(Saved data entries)
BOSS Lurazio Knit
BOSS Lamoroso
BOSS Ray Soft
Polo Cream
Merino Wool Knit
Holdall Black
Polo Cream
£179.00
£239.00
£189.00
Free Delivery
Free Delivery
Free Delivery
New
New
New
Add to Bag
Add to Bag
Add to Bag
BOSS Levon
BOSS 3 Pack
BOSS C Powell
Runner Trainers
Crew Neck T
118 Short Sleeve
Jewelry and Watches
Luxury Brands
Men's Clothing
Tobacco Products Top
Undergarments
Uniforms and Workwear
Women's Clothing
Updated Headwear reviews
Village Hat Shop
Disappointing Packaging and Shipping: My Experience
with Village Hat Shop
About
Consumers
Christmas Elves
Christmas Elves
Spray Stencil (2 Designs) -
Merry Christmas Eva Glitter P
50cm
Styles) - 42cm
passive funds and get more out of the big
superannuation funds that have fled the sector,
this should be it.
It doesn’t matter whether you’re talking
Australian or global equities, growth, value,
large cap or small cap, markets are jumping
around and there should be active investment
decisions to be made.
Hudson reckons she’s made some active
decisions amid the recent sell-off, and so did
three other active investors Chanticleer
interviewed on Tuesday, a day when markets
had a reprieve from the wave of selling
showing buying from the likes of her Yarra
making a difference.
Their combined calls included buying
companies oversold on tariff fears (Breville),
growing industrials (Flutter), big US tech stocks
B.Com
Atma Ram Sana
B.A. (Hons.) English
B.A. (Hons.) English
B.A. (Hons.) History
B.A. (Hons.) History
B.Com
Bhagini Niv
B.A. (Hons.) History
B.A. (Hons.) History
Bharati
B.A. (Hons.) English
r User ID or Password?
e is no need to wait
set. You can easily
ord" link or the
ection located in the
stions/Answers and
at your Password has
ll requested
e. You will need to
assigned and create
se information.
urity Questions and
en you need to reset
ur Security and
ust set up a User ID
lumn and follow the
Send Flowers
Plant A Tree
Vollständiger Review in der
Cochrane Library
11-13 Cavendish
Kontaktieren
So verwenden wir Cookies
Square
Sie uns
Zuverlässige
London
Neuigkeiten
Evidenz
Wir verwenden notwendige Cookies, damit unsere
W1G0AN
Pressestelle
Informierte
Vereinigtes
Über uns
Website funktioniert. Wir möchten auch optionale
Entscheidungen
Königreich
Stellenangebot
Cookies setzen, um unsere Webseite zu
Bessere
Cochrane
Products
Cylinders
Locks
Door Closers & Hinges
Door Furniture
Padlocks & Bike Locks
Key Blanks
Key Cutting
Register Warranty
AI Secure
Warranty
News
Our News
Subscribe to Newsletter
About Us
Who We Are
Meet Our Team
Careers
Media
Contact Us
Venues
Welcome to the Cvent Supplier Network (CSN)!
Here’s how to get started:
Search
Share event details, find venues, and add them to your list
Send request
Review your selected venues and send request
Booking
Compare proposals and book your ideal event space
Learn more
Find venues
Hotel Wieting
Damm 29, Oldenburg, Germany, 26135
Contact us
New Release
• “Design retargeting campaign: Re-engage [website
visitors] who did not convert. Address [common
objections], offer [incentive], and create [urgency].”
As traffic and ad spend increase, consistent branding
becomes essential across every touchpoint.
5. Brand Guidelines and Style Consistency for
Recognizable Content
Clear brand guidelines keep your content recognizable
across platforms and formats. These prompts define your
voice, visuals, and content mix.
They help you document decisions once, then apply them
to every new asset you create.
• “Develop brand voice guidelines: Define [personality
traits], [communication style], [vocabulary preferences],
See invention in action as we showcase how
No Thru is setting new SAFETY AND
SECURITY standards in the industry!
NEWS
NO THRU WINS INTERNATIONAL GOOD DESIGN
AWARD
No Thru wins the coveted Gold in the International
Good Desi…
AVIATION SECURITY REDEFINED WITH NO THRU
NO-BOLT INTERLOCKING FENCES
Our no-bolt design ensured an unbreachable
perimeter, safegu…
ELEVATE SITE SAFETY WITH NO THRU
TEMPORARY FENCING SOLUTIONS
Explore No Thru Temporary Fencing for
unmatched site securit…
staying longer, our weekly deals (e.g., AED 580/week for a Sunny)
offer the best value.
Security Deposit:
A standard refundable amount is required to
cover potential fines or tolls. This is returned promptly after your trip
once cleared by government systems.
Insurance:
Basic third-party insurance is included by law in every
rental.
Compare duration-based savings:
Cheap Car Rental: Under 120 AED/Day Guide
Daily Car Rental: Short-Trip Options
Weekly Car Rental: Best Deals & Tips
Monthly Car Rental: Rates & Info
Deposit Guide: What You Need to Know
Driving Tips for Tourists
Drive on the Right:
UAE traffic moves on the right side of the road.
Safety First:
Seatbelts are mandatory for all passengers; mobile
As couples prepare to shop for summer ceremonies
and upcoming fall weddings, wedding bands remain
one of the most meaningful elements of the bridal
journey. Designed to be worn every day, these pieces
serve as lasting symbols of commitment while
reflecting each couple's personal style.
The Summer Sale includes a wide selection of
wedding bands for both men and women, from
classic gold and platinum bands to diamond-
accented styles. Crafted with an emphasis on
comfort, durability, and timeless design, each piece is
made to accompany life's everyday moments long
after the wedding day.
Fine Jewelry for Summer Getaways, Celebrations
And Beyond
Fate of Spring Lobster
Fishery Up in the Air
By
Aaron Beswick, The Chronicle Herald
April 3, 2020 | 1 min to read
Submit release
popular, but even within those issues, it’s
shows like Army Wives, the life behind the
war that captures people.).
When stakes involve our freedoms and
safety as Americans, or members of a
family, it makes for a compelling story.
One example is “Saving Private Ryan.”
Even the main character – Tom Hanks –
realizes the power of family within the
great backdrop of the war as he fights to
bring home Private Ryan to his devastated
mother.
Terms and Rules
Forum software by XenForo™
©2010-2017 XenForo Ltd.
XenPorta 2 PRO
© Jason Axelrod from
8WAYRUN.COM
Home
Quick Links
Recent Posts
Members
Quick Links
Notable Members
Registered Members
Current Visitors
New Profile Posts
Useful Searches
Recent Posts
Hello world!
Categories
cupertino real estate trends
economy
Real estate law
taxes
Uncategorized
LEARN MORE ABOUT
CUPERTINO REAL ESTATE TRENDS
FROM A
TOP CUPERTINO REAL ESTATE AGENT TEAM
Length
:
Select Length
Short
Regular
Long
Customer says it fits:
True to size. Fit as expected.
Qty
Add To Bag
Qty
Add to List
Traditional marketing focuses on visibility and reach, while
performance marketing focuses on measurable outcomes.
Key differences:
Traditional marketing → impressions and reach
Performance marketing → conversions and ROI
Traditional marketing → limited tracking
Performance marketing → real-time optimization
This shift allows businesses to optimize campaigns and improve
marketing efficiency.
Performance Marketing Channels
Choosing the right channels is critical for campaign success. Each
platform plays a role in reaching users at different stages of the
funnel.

**What to work on:** Once you find the line with "accented styles. Crafted with an emphasis on" above, print it and every line after it up to and including the line with "Submit release", exactly as written and nothing else.

**Exercise result:**
accented styles. Crafted with an emphasis on
comfort, durability, and timeless design, each piece is
made to accompany life's everyday moments long
after the wedding day.
Fine Jewelry for Summer Getaways, Celebrations
And Beyond
Fate of Spring Lobster
Fishery Up in the Air
By
Aaron Beswick, The Chronicle Herald
April 3, 2020 | 1 min to read
Submit release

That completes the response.